Life went on, as it always does. We had captured the mercenaries and Fastball wasn't the only corpse found on the sub when it was recovered, so I and the rest of the team thought the matter settled. It wasn't until almost six months later, when Anne and I came back from Canada, that I found that Richard Williams, alias Fastball, had left the bulk of his estate to Challengers Ink (the cover organization for our team) and to me in particular.

It wasn't too surprising he knew my real name, even if I never knew his until he died. We all have "open in case of incontrovertible proof of death" kits. He had always been a smart bugger. Richer than I had thought as well. After estate taxes, there was about $2,000,000 in cash and bonds, $200,000 a year in chemical patent royalties for the next 10 years and a large building a mile from The Meadowlands across the river in Jersey.

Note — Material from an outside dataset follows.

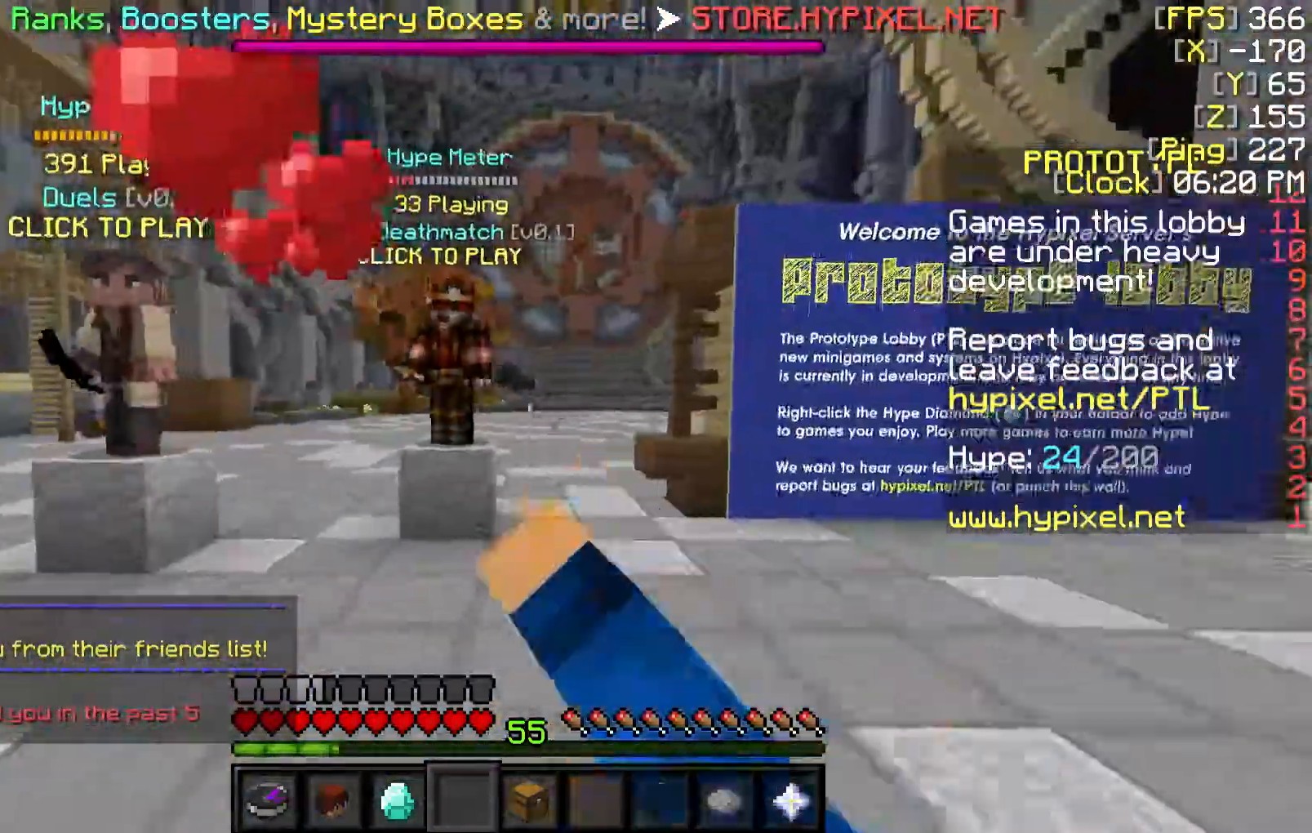
{"keys": ["w"], "mouse": [], "events": [[17, "mouse_left", "up"], [67, "mouse_left", "down"], [150, "mouse_left", "up"]]}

Unfortunately, the team didn't exist at this point, having fallen apart while Anne and I were in Canada. Anne had just told me she was pregnant, so we decided to head up to Canada to finish building our "retreat" home. I left Paul in charge when I left, but he botched his first mission as field leader, got in an argument with his wife that led to their divorce, and dropped out of sight leaving Jaime in charge. Jaime filled a couple of roster spots with his girlfriend, Nightblade, and some armored guy calling himself Limelight. (Yeah, the same woman whose back I broke. She got better and changed sides. Runs the team these days.) A month later Jaime disappeared into a temporal rift. This left a leadership vacuum which ended in the team disbanding. (I found out about all this after the fact.)

Deciding to fulfill the spirit of Fastball's will, I managed to contact as many of the former members that I could and set up a meeting to determine if there still was a team and what role I would be playing in it. With Anne starting to show, I made it clear that my wife and child were my first priority. A few ideas were floated, but eventually a consensus was reached to reform the team under the name MATRIX.

I stuck around long enough to see things started off right for the new team. Anne gave birth to William J Anderson while I was busy fighting some lunatic who claimed to be from the future and kept screaming that my son had to die. Messed me up pretty good too before I stopped him. While I was busy healing, I decided to check up on some of the details of the case where Fastball died. Least I could do considering what he left behind.

I found the submarine he died in was a Vietnam era craft officially listed as "scrapped" by the Navy. Research indicated the craft was purchased and then refurbished by Mishima Heavy Industries. A week later, I found out the power suits worn by the mercenaries we fought while Fastball was getting killed were made by Mishima too. I had been trying to hack the Mishima computer systems ever since. I even began studying Japanese to help, before I found the JASON translation protocols. Kept up with it just in case.

I wanted to know who had paid for the sub and the suits. If the people behind this were the ones found dead with Rich, fine. If they weren't, I'd present my findings to the team and leave it to them. Either way, this would be my last mission before I retired from the 'super hero' business to be with my wife and son.

After a couple of weeks of effort, Monster and I had found traces of a back door into the Mishima Heavy Industries network. It would take some serious computing power to find the key to that back door, but to open and use it I'd have to be on site in Japan. Anne and I 'discussed' our options for a week before she agreed to let me go. (Actually, quite a bit of yelling was involved.) I came up with the 'student teacher' cover as a way to keep my stay in Japan more open-ended. I wound up at Furinkan High School because they had a high staff turnover rate.

So here I am, pretending to be a student teacher at a Japanese high school while my computer tries to get me into a system that can tell me who paid the bills for the group that killed a colleague of mine over a year ago. Seems silly when I think it through, but I can't imagine not being here right now. I owe this to Rich, or to his memory, or legacy, or something. With thoughts like this running through my head, I fall into a fitful sleep.